#### Your objective:
Repeat the entries word for word from the very first line through the line containing "Amici a 4 Zampe", including that line.

#### Dataset entries:
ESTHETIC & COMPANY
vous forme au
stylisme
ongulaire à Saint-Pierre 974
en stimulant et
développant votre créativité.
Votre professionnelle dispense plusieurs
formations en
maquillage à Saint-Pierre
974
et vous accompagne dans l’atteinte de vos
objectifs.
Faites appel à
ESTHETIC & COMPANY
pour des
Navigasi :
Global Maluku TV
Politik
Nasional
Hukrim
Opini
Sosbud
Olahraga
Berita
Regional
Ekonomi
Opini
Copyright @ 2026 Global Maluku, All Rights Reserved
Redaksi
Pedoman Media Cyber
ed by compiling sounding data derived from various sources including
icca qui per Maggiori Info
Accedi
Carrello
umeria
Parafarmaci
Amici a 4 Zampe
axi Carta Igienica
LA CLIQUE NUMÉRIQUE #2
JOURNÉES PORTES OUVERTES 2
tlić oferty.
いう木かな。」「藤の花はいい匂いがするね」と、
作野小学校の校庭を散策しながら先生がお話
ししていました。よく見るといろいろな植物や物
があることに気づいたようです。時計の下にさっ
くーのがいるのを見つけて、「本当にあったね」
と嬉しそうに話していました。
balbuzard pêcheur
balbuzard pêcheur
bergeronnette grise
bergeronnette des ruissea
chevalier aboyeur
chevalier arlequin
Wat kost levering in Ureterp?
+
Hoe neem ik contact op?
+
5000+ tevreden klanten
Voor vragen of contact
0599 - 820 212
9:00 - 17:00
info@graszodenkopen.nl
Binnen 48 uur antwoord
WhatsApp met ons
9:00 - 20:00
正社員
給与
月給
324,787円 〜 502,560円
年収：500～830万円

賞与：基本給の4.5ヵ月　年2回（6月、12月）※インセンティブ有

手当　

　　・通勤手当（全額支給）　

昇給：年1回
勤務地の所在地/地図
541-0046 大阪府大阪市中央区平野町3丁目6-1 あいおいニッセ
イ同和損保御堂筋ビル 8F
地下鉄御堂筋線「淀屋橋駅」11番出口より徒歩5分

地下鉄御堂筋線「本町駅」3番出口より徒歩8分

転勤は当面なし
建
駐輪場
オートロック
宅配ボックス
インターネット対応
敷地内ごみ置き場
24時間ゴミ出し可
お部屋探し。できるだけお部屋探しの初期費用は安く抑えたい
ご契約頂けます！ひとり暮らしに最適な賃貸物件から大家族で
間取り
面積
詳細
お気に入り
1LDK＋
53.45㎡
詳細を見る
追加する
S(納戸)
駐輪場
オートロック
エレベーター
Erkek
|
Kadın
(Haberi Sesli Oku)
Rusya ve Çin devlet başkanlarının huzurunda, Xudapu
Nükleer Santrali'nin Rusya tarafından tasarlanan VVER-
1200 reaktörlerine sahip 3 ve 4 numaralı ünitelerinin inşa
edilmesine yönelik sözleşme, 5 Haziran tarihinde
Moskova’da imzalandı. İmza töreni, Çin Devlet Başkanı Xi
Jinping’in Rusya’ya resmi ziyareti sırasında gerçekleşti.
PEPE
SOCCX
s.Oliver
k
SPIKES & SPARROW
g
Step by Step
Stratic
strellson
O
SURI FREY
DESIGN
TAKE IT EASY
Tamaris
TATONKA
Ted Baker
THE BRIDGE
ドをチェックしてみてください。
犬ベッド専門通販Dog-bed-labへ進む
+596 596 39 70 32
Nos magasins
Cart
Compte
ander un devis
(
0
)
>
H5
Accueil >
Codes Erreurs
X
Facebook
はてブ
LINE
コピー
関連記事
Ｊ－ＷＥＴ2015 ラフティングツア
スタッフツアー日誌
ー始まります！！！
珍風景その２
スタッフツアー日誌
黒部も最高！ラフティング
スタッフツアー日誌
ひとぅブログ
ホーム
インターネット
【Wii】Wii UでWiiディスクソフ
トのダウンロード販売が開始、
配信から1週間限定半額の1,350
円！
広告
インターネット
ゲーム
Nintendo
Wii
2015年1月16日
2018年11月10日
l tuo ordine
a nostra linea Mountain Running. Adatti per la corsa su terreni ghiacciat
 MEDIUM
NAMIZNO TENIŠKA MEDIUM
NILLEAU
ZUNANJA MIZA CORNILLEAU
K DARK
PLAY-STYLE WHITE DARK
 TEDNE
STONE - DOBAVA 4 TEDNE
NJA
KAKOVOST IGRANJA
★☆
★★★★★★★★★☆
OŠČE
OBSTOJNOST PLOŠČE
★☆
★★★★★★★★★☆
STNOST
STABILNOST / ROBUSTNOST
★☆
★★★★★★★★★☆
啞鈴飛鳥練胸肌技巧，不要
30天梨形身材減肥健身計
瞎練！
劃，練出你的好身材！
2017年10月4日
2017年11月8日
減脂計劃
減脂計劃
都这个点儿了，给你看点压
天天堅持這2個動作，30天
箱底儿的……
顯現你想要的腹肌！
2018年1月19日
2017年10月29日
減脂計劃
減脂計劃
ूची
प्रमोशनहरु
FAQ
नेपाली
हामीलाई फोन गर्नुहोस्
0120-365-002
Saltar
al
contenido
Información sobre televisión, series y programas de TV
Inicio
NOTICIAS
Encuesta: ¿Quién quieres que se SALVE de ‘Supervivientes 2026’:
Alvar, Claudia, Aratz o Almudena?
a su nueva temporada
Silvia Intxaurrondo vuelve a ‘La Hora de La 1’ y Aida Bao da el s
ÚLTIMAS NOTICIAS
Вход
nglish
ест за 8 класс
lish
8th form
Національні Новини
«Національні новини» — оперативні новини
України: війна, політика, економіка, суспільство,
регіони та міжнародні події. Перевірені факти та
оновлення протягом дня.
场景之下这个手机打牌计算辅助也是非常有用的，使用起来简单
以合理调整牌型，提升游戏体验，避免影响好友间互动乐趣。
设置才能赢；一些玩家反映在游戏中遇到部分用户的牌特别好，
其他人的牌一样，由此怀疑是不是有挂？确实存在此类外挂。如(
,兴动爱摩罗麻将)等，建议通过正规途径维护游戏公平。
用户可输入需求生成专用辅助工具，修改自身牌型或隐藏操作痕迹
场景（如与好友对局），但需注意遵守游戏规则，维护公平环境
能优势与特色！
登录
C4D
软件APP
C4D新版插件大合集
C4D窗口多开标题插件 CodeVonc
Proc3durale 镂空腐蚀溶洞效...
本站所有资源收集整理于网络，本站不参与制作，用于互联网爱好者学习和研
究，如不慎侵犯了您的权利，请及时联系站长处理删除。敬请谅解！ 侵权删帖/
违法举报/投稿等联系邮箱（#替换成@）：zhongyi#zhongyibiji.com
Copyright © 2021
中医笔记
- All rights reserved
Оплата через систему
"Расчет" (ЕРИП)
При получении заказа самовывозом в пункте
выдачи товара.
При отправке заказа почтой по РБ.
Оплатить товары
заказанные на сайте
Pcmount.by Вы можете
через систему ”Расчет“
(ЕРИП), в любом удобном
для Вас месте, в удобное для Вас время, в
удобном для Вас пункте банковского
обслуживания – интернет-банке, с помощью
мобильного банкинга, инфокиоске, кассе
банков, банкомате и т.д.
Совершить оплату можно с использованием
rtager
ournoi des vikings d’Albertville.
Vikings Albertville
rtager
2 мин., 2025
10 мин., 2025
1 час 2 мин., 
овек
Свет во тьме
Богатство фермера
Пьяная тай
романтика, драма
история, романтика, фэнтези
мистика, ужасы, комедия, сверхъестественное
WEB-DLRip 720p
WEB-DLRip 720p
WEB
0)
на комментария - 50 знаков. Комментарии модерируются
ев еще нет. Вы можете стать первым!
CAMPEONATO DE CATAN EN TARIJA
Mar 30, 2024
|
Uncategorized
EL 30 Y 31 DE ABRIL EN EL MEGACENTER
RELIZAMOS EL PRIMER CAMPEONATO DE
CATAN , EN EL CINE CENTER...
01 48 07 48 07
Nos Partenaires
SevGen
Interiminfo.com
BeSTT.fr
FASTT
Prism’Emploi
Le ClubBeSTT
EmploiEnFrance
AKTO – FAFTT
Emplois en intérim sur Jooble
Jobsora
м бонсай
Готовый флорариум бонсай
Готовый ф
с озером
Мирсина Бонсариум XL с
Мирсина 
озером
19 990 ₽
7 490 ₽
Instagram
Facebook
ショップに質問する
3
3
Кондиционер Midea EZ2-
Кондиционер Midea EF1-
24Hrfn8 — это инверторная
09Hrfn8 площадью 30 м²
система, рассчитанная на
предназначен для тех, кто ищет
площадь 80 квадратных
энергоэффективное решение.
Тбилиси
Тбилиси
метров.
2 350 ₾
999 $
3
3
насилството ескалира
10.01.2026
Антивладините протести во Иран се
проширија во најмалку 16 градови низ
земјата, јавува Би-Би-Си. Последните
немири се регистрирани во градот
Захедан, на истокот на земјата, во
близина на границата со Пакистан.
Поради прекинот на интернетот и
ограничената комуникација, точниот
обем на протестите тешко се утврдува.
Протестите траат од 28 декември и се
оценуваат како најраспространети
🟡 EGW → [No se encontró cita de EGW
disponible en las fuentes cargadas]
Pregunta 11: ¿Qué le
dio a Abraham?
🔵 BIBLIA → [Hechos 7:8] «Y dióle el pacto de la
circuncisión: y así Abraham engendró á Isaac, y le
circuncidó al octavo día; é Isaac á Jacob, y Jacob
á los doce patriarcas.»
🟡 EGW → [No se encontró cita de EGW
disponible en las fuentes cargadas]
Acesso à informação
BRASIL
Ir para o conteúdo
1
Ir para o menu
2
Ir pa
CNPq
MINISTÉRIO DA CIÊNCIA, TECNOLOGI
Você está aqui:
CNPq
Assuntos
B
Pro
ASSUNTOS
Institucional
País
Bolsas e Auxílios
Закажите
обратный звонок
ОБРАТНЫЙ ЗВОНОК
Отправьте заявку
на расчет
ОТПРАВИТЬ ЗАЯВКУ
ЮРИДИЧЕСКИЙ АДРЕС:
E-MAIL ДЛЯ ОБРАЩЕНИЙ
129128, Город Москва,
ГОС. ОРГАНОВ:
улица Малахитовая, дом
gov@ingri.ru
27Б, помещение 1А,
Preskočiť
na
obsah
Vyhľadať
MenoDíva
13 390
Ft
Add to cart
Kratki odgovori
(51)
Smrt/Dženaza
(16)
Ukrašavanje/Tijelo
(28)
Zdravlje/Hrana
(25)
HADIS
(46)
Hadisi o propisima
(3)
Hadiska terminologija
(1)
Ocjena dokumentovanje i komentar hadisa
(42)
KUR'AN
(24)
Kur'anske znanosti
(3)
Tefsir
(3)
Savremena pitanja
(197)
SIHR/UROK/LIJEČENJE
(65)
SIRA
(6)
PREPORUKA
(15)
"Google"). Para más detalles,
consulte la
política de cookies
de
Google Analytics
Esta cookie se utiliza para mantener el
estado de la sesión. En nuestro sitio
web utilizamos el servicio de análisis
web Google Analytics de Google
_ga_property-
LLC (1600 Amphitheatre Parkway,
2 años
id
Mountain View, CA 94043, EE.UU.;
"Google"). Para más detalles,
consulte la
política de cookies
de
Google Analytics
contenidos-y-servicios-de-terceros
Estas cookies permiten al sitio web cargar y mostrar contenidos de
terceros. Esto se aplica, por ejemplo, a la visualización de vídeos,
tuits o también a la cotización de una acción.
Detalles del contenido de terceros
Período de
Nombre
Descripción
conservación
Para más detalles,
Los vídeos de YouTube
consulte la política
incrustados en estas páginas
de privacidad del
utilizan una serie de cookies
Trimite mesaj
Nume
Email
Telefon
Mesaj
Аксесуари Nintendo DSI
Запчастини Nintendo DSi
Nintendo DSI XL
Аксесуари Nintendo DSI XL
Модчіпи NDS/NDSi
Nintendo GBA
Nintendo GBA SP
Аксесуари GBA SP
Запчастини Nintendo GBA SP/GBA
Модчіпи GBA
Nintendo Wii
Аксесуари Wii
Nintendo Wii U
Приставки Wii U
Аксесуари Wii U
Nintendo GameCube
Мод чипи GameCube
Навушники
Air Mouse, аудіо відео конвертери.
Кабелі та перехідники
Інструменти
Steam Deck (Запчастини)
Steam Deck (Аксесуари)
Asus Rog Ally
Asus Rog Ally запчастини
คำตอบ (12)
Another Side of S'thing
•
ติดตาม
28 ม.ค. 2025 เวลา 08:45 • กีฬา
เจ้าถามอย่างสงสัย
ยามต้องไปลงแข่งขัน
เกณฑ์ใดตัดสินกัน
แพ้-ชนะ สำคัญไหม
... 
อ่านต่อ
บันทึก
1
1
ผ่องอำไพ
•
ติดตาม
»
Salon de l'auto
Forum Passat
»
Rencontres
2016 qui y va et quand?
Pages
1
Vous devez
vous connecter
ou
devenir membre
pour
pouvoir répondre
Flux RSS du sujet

#### Response to this exercise:
ESTHETIC & COMPANY
vous forme au
stylisme
ongulaire à Saint-Pierre 974
en stimulant et
développant votre créativité.
Votre professionnelle dispense plusieurs
formations en
maquillage à Saint-Pierre
974
et vous accompagne dans l’atteinte de vos
objectifs.
Faites appel à
ESTHETIC & COMPANY
pour des
Navigasi :
Global Maluku TV
Politik
Nasional
Hukrim
Opini
Sosbud
Olahraga
Berita
Regional
Ekonomi
Opini
Copyright @ 2026 Global Maluku, All Rights Reserved
Redaksi
Pedoman Media Cyber
ed by compiling sounding data derived from various sources including
icca qui per Maggiori Info
Accedi
Carrello
umeria
Parafarmaci
Amici a 4 Zampe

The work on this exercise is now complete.